Liberté – Jean-Pierre – 03/01/2018

 

Bonjour,
J’ai l’impression en lisant vos livres que nous sommes, des humains pas vraiment libres. Ça me choque un peu. Beaucoup d’obligations et de contraintes imposées comme les incarnations et les désincarnations, pas vraiment de liberté de mouvements. Mon impression est-elle fondée ? Si elle fondée comment être plus libre ?

Bonjour,
Notre liberté est effectivement restreinte, mais en perpétuel développement. Nous sommes vraiment mûrs pour la liberté que le jour où les lois universelles, extérieures à nous, sont devenues intérieures et conscientes par le fait même de notre évolution. Le jour où nous nous sommes pénétrés de la loi et en avons fait la règle de nos actions, nous avons atteint le point moral où nous nous possédons, où nous nous dominons et où nous nous gouvernons nous-mêmes. Ainsi, chaque être conquiert sa propre liberté au cours de l'évolution qu'il doit accomplir.

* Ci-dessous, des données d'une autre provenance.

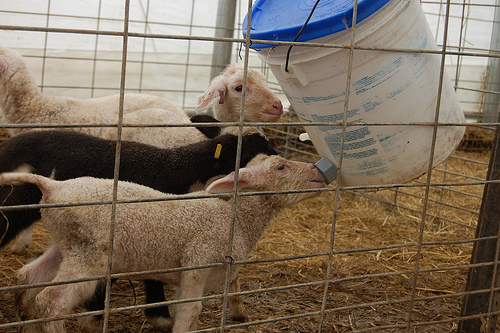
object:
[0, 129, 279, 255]
sheep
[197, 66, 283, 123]
sheep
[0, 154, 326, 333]
lambs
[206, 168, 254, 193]
ear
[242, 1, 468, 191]
container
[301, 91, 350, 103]
writing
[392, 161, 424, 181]
smudges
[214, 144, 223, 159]
tag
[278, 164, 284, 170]
eye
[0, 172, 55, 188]
tail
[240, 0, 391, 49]
lid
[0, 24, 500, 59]
bars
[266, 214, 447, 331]
hay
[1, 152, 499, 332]
floor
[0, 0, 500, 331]
cage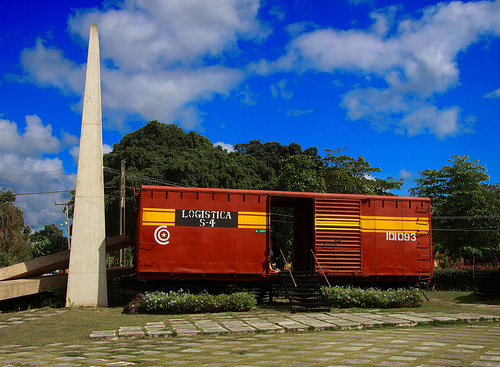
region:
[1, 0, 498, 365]
image is part of boxcar museum on santa clara island, cuba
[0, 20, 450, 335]
museum is in honor of che guevara+18 more revolutionaries+molotov+a dead bulldozer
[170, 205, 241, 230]
'logistica s-4' on train car turned into museum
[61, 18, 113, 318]
a definitely pointy monument [even though point's dulled]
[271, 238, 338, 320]
stairway into boxcar museum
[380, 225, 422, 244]
'101093', in white, @ right on boxcar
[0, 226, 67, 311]
this, i believe, is the bottom of another statue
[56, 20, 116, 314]
monument is probably made of marble, bit weatherbeaten at tip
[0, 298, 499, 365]
interesting mosaicized walkway on the grass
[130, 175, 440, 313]
derailed train car, in more ways than one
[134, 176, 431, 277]
red and yellow train car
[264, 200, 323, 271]
open door of train car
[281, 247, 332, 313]
stairs to train car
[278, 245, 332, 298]
railing of the stairs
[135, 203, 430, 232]
yellow stripes on train car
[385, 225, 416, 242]
white lettering on red background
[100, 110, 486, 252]
trees behind the train car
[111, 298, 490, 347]
pathway in front of train car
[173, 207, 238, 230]
white lettering on black background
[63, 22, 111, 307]
white monument next to train car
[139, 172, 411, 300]
red and yellow car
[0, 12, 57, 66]
white clouds in blue sky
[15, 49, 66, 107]
white clouds in blue sky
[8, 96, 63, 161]
white clouds in blue sky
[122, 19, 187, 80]
white clouds in blue sky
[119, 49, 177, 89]
white clouds in blue sky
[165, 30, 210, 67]
white clouds in blue sky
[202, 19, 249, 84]
white clouds in blue sky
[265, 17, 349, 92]
white clouds in blue sky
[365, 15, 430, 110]
white clouds in blue sky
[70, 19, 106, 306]
long white tower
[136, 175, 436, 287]
red and yellow boxcar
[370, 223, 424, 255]
numbers 101093 on the boxcar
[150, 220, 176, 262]
star logo on the boxcar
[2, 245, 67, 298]
slabs of cement near the tower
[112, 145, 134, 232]
elecrical wires on the pole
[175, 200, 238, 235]
logistica S-4 logo on the side of the boxcar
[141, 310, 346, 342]
gray stone path on the grass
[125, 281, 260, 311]
flowering bushes nest to boxcar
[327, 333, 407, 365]
gray squares on the ground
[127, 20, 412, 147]
bright blue sky with white clouds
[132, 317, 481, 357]
grass covered stone path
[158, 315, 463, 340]
stone pathway leading to truck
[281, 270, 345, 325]
black stairs on truck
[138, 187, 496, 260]
red and yellow trailer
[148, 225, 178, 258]
white target spot on trailer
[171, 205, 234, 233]
Logistca S-4 on trialer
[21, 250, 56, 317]
two pieces of large wood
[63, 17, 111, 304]
pointy cement colored structure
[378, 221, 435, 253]
101093 written on trailer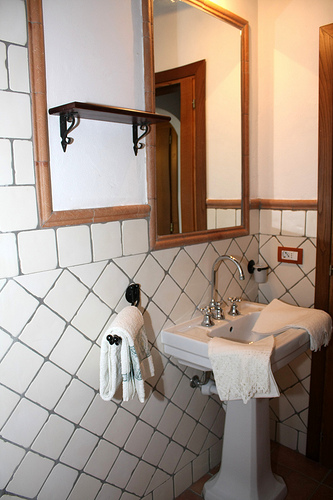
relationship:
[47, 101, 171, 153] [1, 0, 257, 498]
shelf mounted on wall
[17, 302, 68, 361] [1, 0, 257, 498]
tile on wall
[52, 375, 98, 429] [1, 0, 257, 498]
tile on wall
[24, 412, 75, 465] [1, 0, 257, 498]
tile on wall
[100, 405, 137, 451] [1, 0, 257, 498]
tile on wall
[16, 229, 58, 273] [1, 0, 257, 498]
tile on wall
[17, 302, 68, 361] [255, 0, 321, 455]
tile on wall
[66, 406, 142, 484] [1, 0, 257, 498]
tiles mounted on wall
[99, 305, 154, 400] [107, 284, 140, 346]
towel mounted on rack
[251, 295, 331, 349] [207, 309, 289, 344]
towel mounted on basin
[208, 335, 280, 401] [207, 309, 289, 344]
towel mounted on basin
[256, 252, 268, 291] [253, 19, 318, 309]
cup holder holder on wall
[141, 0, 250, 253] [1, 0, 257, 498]
mirror mounted on wall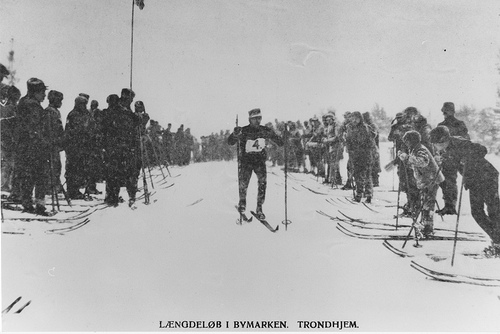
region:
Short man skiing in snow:
[228, 106, 289, 237]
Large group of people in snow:
[0, 63, 173, 238]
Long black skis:
[336, 221, 490, 246]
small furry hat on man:
[246, 106, 259, 120]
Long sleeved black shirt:
[228, 124, 283, 160]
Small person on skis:
[396, 131, 448, 240]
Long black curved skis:
[236, 203, 276, 236]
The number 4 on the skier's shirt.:
[251, 138, 259, 151]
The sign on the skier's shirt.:
[242, 139, 268, 151]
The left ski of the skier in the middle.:
[232, 202, 252, 224]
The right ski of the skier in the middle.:
[255, 205, 279, 231]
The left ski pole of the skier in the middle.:
[235, 116, 242, 221]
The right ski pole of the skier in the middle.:
[282, 121, 287, 227]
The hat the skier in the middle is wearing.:
[247, 109, 262, 118]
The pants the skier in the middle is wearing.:
[236, 162, 268, 212]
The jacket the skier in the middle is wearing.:
[229, 125, 284, 159]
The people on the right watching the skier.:
[252, 102, 496, 296]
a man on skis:
[177, 72, 304, 242]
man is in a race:
[131, 22, 360, 311]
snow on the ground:
[99, 180, 331, 300]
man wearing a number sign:
[234, 122, 280, 162]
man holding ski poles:
[208, 106, 327, 236]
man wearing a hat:
[239, 101, 263, 126]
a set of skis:
[209, 189, 295, 241]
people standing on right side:
[244, 75, 498, 307]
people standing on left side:
[5, 47, 198, 262]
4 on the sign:
[239, 130, 274, 162]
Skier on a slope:
[226, 108, 290, 234]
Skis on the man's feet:
[236, 205, 277, 233]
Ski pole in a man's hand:
[277, 122, 294, 230]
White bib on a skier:
[245, 137, 264, 152]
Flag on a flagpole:
[128, 0, 142, 90]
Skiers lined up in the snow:
[340, 103, 499, 284]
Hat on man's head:
[246, 103, 264, 118]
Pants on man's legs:
[236, 158, 264, 210]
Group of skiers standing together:
[0, 65, 158, 233]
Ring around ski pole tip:
[283, 219, 291, 226]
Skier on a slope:
[227, 108, 286, 232]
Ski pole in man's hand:
[282, 131, 290, 228]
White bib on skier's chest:
[245, 138, 264, 154]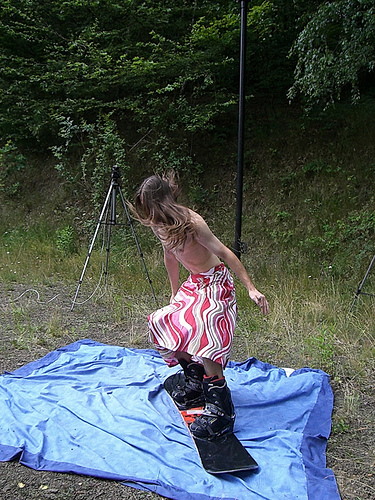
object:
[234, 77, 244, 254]
wood pole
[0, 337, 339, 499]
blanket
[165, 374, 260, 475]
snowboard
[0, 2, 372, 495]
not shown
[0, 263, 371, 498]
ground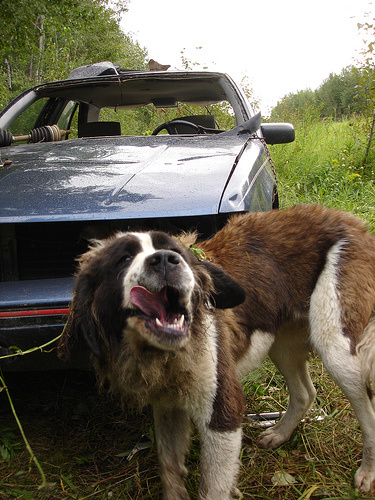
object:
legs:
[342, 385, 374, 462]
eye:
[118, 251, 138, 265]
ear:
[199, 261, 246, 311]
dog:
[58, 200, 375, 500]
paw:
[256, 421, 287, 452]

Ses progrès ne sont pas autre chose que l’extension de son libre arbitre. Suppléée d'abord par l'instinct, qui disparaît peu à peu pour faire place à la raison, notre liberté est très limitée dans nos étapes inférieures et dans toute la période de notre éducation première. Elle prend une extension considérable dès que l'esprit a acquis la compréhension de la loi.

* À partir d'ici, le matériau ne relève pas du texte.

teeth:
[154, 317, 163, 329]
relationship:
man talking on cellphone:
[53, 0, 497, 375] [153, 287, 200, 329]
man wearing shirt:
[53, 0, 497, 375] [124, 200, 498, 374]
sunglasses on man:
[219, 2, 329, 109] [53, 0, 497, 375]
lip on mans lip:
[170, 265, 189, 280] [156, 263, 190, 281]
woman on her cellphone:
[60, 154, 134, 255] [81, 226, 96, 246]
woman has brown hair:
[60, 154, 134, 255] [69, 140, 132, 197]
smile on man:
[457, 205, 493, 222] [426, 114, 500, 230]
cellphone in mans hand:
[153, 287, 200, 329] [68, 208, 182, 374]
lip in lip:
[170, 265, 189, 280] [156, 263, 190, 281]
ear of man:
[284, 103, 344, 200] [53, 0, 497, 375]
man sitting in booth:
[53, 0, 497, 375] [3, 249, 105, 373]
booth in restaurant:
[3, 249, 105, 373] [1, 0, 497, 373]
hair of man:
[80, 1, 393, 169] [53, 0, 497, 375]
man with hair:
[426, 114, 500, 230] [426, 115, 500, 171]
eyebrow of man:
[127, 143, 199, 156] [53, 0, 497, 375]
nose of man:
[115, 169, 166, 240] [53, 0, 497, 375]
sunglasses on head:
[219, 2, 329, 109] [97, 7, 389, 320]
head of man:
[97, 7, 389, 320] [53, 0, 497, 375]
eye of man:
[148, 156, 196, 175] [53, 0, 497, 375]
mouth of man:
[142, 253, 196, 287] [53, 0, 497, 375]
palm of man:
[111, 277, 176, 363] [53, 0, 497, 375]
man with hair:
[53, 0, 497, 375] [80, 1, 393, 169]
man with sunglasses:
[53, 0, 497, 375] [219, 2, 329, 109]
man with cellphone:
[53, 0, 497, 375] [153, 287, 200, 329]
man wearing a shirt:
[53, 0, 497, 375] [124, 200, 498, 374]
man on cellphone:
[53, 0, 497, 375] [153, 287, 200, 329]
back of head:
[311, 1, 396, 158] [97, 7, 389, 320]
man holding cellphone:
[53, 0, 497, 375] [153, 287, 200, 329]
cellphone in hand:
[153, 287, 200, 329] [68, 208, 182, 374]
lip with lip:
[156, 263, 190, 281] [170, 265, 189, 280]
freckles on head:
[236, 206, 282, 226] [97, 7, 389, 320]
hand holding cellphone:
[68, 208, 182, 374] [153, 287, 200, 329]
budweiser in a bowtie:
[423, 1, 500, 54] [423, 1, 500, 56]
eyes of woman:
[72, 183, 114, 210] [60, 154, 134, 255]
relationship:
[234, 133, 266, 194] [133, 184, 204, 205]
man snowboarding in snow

L'intelligence et la volonté arrivent à prédominer peu à peu sur ce qui représente à nos yeux la fatalité. Le libre arbitre est donc un épanouissement de la personnalité et de la conscience. Pour être libre, il faut vouloir l'être et faire les efforts nécessaires pour le devenir, en s'affranchissant des servitudes de l'ignorance et des basses passions, en substituant l'empire de la raison à celui des sensations et des instincts. Quelque soit notre évolution, il y a toujours une place pour notre libre volonté.
Nous pouvons dire que l’âme subit d'autant plus le poids des fatalités matérielles qu'elle est plus arriérée et plus inconsciente ; elle est d'autant plus libre qu'elle s'élève davantage et se rapproche du divin. Dans son état d'ignorance, il est heureux pour elle d'être soumise à une direction. Mais, devenue sage et parfaite, elle jouit de sa liberté dans la lumière divine.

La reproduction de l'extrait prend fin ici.